Every year, Americans remind themselves of the Pilgrims. Children in school don black costumes, buckled hats and shoes, or wampum and feathers to reenact that most national of American holidays. Yet, the rosy glow that once surrounded the telling of our first Thanksgiving has clouded as the legacy of these Puritan founders has been blamed for some of the worst in America’s history: our brutal treatment of the natives, the shortcomings of the Protestant work ethic, even America’s hypocritical attitudes towards sexuality (the latter a flaw more attributable to the Victorians than to 17th century Elizabethans).
My life changed dramatically when I discovered that my father’s family were descended from the Puritans who left England for religious reasons to settle in Massachusetts. As a Californian, I knew nothing of my father’s deeper ancestry or of anything that linked me to New England, so I was surprised to learn -- through a chance meeting with a 10th cousin -- that my ancestor was a Yorkshire shoemaker who left his native land along with his entire congregation in 1638. Inspired by Alex Haley’s Roots and the genealogical work of African-American scholar Henry Louis Gates, I began to study “my” people more seriously and unwittingly became one of their staunchest defenders.
“Puritan” was originally a derisive term aimed at a group of reformers who wanted England’s church and society to further purify itself of idolatry and corruption subsequent to Henry VIII’s break-up with the Vatican. As the Puritans met resistance and scorn, they formed their own sects. Their charismatic preachers were hounded and tossed in jail and congregations took to hiding in secret. They were radicals. They wanted changes in how their church and government treated them. They were innately anti-authoritarian, communal, and visionary when many of their Old World countrymen just wanted calm after decades of strife and war. Only strong beliefs in their ability to recreate themselves and their society could have sustained them through subsequent years.

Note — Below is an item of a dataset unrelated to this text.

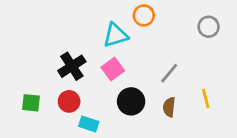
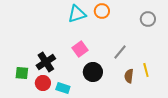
cyan triangle: (116, 35) -> (77, 14), moved
black cross: (72, 66) -> (46, 62), moved
red circle: (69, 101) -> (43, 83), moved
brown semicircle: (169, 107) -> (129, 76), moved

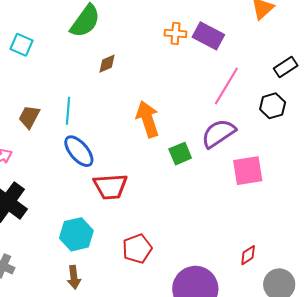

Their life-transforming mission, undertaken in devout seriousness, drew on principles of self-determination and resilience. Their sermons, letters, journals and poems attest to rigorous self-examination and an inherent optimism in their ability to create change. They came to America between 1620 and 1640 in order to establish ideal communities that would encourage every soul to bloom. But they encountered what it means to be both human and angel, flesh, blood and soul. It is an awesome thing to set high standards for oneself and one’s community.
In some ways, they were America’s first great failures – their experiment in New England only lasted 50 to 70 years. Intense fractures over theological interpretation and how to create “godly” communities resulted in heresies and expulsions; innocents were tried as “witches” and tensions between commercial, political, and religious interests led to further splintering and spiritual exhaustion. By the late 18th century, the Puritan movement survived mostly as a vestige in remnant churches and homesteads though many of their values continued to underpin a nascent American culture.
Perhaps it is only because I discovered my connection to these people that I came to be their rally girl. These were not the rugged individualists of America’s later frontier stories. These all-in founders insisted on civic participation, education, and strong local government; they were not above challenging their leaders. They believed in interdependence, cooperation, a relatively advanced egalitarianism, and resourcefulness. Marilyn Robinson, author of a study on Puritan thought in The Death of Adam, notes it was not in the aristocratic, deist culture of the South where the abolitionist movement first took root, but rather in the north where citizens felt an urgency of purpose about shaping society.